Well, the good news keeps on coming. Interesting (potential) news from Eric Pfahler: the LPGA has opened up talks with a group looking to bring the tour to St. Lucie County, FL, and the Bahamas. Sounds a little less likely to happen than what Gary Baines is reporting: Hollis Stacy is trying to lure the tour back to Colorado. If it happens, I know who their first sponsor exemptions should be: Kimberly Kim and Sue Kim of the University of Denver (as of this coming fall, that is). Even if neither of these projects pan out, I'm encouraged by the fact that folks are announcing that they want an association with the LPGA.

Now do you see why I'm so optimistic about the LPGA getting a network TV deal for 2010-2015?

Tuesday, March 10, 2009

Can Anyone Hold a Lead on the LPGA?

Yuko Mitsuka has already done on the JLPGA what Michelle Wie, Paula Creamer, and Katherine Hull have proven unable to do on the LPGA thus far--hold a lead down the stretch. Or maybe it would be more accurate to say that Erina Hara and Ayako Uehara were unable to pounce like Angela Stanford, Lorena Ochoa, and Ji-Yai Shin.

If this streak is going to continue, Bosque Real, the site of the MasterCard Classic, is just the place for it to happen. Last year, Louise Friberg shot a tournament-record 65 on Sunday, making up a 10-shot deficit to Ji Young Oh. Here's the recipe for a volatile leaderboard: take a challenging course with lots of ups and downs, add favorable scheduling (it's part of a 3-week stretch that culminates in the LPGA's 1st major, the Kraft Nabisco Championship, with a week off before it and 2 after it) and a tight money list and Player of the Year race, mix the strongest field in the event's brief history, bake for 54 holes, and voila!

Yes, I'm aware that Meaghan Francella held her second-round lead in 2007, but she needed to beat Annika Sorenstam, who was gunning for her 3rd straight win in the tournament, in a sudden-death playoff, after Sorenstam fired a closing 66, to do it. And that past fields haven't been as strong as you might have expected. But this year will be different. You'll see!

[Update 1 (3/11/09, 4:20 am): Well, that didn't take long...the LPGA has already announced the field for the MasterCard Classic.

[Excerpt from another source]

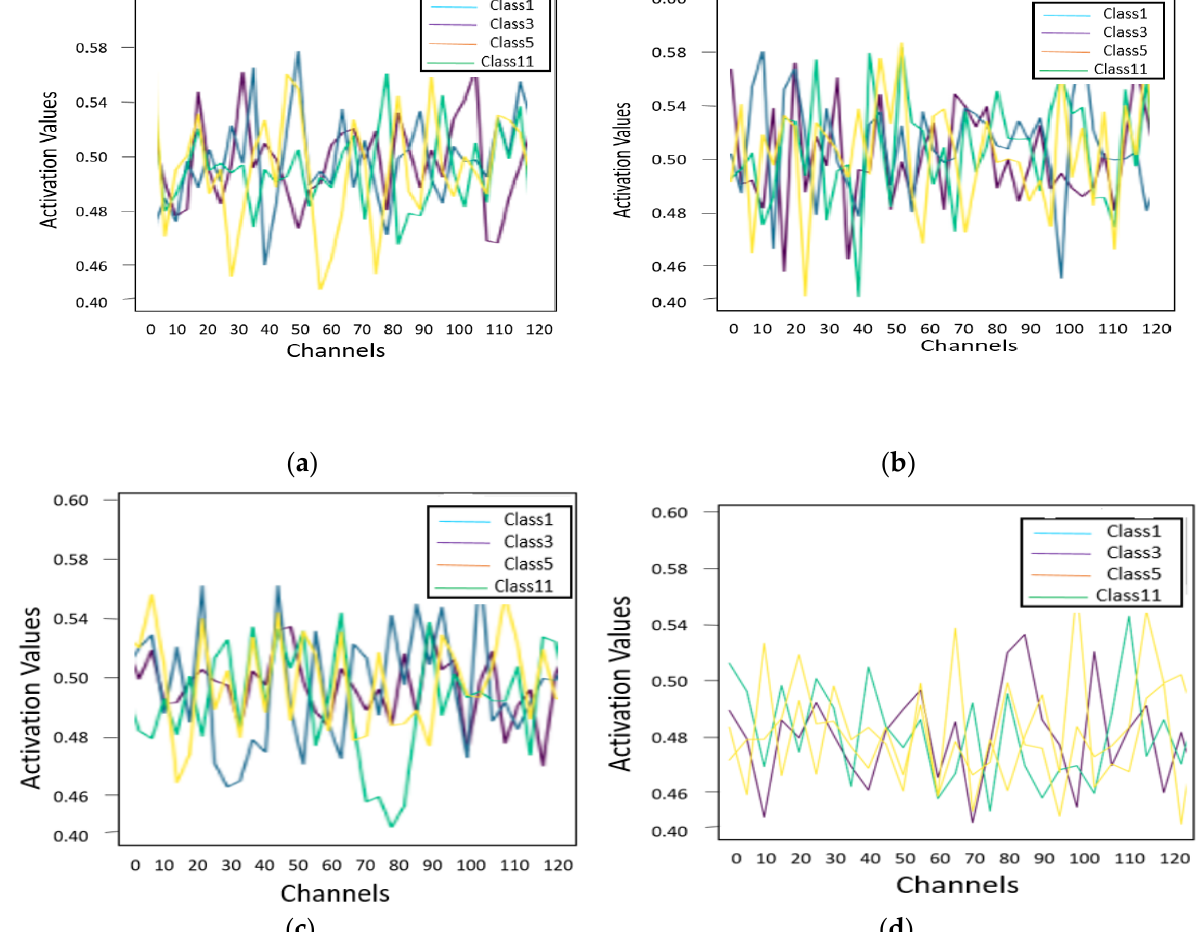
Figure 14. Illustration of the spectral behavior of four different classes in SE blocks: ( a ) SE-1; ( b ) SE-2; ( c ) SE-3; and ( d ) SE-4.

Yes, money-list leader Angela Stanford is resting her shoulder, but only Angela Park, Michelle Wie, Ai Miyazato, Karrie Webb, and Mi Hyun Kim from the rest of the top 20 are also skipping the event. The only players missing from #21 to #40 on the money list are Juli Inkster, Sophie Gustafson, Laura Diaz, Momoko Ueda, Morgan Pressel, Shanshan Feng, and Nicle Castrale. I'll be interested to see how this field ranks in Hound Dog's field strength scoring system relative to previous years, but in my book, whenever Ochoa, Creamer, Shin, and Tseng are facing off, that's a strong field!]

[Update 2 (3/12/09, 3:15 am): Daniel Wexler looks at the Shin-Ochoa "anything you can do I can do better" exchange in Southeast Asia the last 2 weeks. Meanwhile, Armchair Golfer takes a more lighthearted look at Shin's more lighthearted side.]

[Update 3 (4:08 am): Steve Elling gives Shin some props, but why diss Wie, Lewis, and Hurst along the way? Just goes to show how high expectations are for this year's rookie class. I'm interested to see how Oyama and Mika Miyazato do at Bosque Real, myself. They're probably lucky to be flying under the media radar, especially with Oyama playing as bad as she has been lately.]